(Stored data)
******************************

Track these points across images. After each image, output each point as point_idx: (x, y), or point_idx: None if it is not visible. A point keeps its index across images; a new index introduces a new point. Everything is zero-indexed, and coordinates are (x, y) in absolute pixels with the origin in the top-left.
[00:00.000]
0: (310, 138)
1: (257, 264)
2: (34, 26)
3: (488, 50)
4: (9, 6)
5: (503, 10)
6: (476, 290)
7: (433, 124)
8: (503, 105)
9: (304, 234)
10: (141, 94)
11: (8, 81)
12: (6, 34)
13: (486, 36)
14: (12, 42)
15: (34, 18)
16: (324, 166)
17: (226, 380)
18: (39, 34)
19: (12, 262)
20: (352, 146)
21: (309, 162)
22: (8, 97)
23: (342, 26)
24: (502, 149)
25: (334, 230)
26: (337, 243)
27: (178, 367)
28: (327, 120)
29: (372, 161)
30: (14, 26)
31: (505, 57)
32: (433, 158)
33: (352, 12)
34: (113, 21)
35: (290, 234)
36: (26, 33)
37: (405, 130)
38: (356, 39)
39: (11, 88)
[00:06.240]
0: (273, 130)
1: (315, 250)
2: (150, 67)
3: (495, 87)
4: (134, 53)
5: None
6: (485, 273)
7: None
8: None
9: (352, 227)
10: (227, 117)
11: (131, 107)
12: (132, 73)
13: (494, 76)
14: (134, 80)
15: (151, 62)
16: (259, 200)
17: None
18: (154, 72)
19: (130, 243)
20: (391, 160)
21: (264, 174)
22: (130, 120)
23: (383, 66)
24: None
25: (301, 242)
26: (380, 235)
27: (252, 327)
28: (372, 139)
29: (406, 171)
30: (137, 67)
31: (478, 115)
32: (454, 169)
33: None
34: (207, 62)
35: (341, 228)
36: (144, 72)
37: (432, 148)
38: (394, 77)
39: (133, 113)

******************************

■ **AIM OF THE TASK**
The answer must be the lines from the one containing "31: (505, 57)" through the last line of the records, written out exactly; please include nothing more.

■ **SOLUTION FOR THIS PROBLEM**
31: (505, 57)
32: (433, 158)
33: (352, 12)
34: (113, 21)
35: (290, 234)
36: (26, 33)
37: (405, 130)
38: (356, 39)
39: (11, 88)
[00:06.240]
0: (273, 130)
1: (315, 250)
2: (150, 67)
3: (495, 87)
4: (134, 53)
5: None
6: (485, 273)
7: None
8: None
9: (352, 227)
10: (227, 117)
11: (131, 107)
12: (132, 73)
13: (494, 76)
14: (134, 80)
15: (151, 62)
16: (259, 200)
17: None
18: (154, 72)
19: (130, 243)
20: (391, 160)
21: (264, 174)
22: (130, 120)
23: (383, 66)
24: None
25: (301, 242)
26: (380, 235)
27: (252, 327)
28: (372, 139)
29: (406, 171)
30: (137, 67)
31: (478, 115)
32: (454, 169)
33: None
34: (207, 62)
35: (341, 228)
36: (144, 72)
37: (432, 148)
38: (394, 77)
39: (133, 113)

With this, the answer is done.